News

56 Years Later, America Gets New Emmett Till … Trayvon Martin

(March 18, 2012)

 

Emmett Till. Photo Courtesy of Flickr/Image Editor

Read more articles from our Trayvon Martin Watch.

In August 1955, Emmett Till travelled from Chicago to spend time with his family in rural Mississippi. If asked, he would have called himself a Negro, the respectful term then for people of African descent. He was 14 years old, a sharp dresser with a sweet smile, a little chubby, and devoted to his widowed mother. His nickname was Bobo. During his visit he discovered that he did not like picking cotton. He doubtless found the Jim Crow laws and customs puzzling, or even funny. Back home Bobo attended integrated schools; in Mississippi, Negroes were not supposed to look white people in the eye or touch them, although Negroes cooked, cleaned, and did laundry for white folks. Negroes were supposed to call even the meanest whites “sir” or “ma’am,” and to step off the sidewalk to let them pass.

One evening Bobo and his cousins drove to Bryant’s Grocery And Meat Market, the only store for miles around, to buy candy, chewing gum, perhaps some cold sodas. Accounts vary as to what happened when Bobo entered the store and addressed the white proprietress, but the most convincing story is that he touched Mrs. Bryant’s hand when he paid for his purchase, and called “Bye, baby!” to her as he left the store. Carolyn Bryant found this outrageous enough to head to her car to fetch a pistol. Till, still oblivious to his danger, whistled at her. His terrified cousins hustled him to their car and drove as fast as they could to escape the wrath that was sure to come.

Mrs. Bryant did not shoot Bobo, or tell her husband about the incident. Someone else did.

Three nights later, Roy Bryant and his half-brother J.W. “Big” Milam abducted young Till at gunpoint from his great-uncle’s home. With the help of at least two other white men they took him to a remote barn where they beat him viciously, knocking out teeth and one eye, breaking his skull, and finally shooting him. They tied a heavy gin fan to his neck with barbed wire and threw his body into the river. Witnesses heard the beating and the screams, saw one of the half-brothers drive a truck out of the barn with something covered by a tarp in back, and later saw someone washing blood from the truck bed.

Roy Bryant and Big Milam were arrested, eventually, sort of, by a police officer who was a friend of theirs. While they were in jail they were allowed conjugal visits with their wives and Sunday dinners at home with their extended families, and then they were released without bond. Their trial by an all-white, all-male jury is one of the most extensively documented miscarriages of justice in modern history. They were found not guilty, and the world took notice. Because the Emmett Till lynching and trial were so hideous and so obviously unfair, they became a flash point for the next two decades of the Civil Rights Movement.
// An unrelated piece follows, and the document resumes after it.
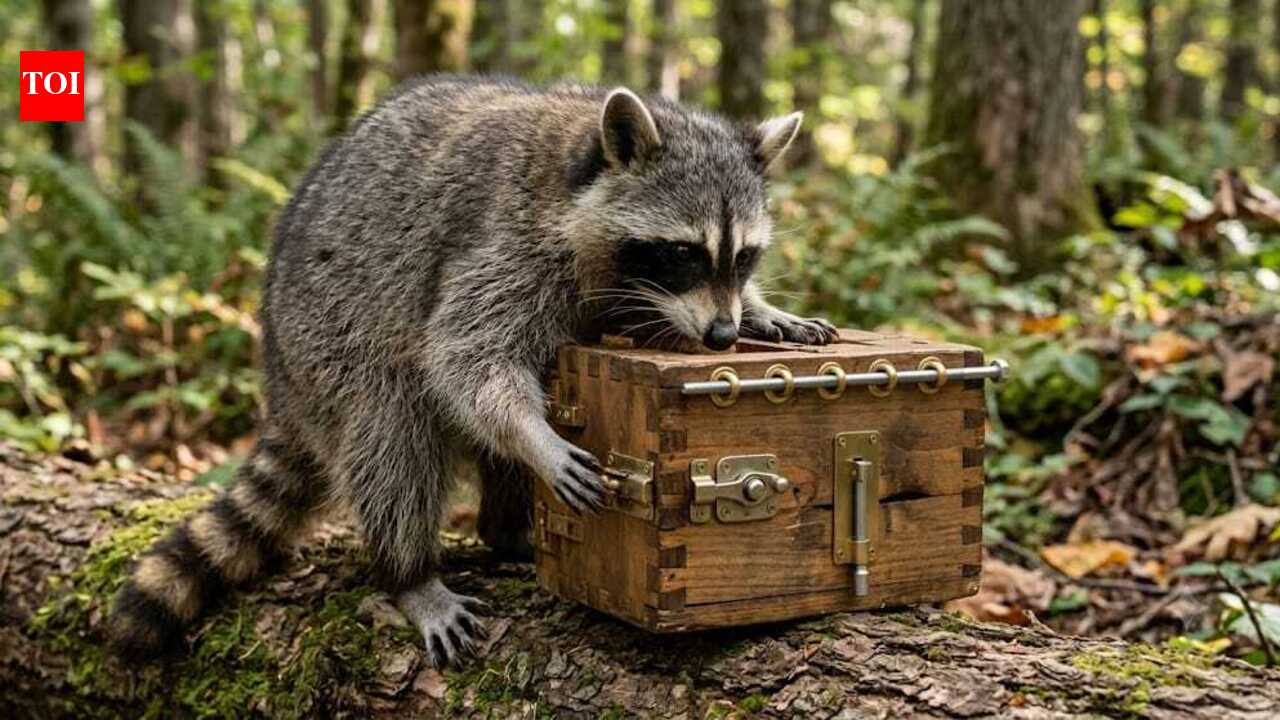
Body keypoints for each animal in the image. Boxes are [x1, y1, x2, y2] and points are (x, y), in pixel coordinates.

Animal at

In late February 2012 another handsome teenager of African descent was visiting family in Sanford, Florida. Trayvon Martin was not very far from home, visiting his father’s fiancée; his parents were divorced, but he was on loving terms with both of them. Tray was 17, a junior in high school, an accomplished athlete, and possessed of a beautiful smile. He was the kind of kid who would walk out in the rain to buy candy for his little brother, and that’s what he did on the last night of his life. Tray didn’t sass the cashier or do anything else to draw attention to himself, but he caught the eye of an overzealous and armed Community Watch volunteer, George Zimmerman, ten years his senior and twice his weight. Zimmerman was angry about recent break-ins in the community and decided on sight that Tray was a suspect.

Zimmerman reported Trayvon Martin as a suspicious character because he was wearing a hoodie – in the rain – and walking slowly, perhaps enjoying a few minutes to himself. The police dispatcher told Zimmerman not to follow Martin, and not to leave his vehicle to confront him. Ignoring both those instructions and the rules for Community Watch, Zimmerman chased Tray on foot and engaged in a fist fight with him, resulting in a bloody nose for Zimmerman. According to the just-released 911 calls, neighbors reported a fight and someone calling for help. Then a gunshot, wailing, a second gunshot, then silence. Zimmerman told police that he called out for help, but witnesses are sure it was Trayvon calling out. Tray was dead from a shot to the chest when police arrived.

A little store. Candy. The murder of a black teenaged boy by a white man or men. Surely that is all these stories have in common. Surely in 56 years our society has learned something from the lynching of Emmett Till.

Zimmerman claims self-defense in shooting an unarmed child. At the time of this writing, weeks after Trayvon’s death, Zimmerman has still not been arrested or charged. Immediately after the killing he was taken into custody, questioned briefly, and released. Apparently a dead African-American youth on the ground is not probable cause for arrest in Seminole County, Florida, in 2012.

The case has now been turned over to Florida’s Attorney General, and the investigation continues. Confessed killer Zimmerman is still free. How far have we come since 1955? Not far enough.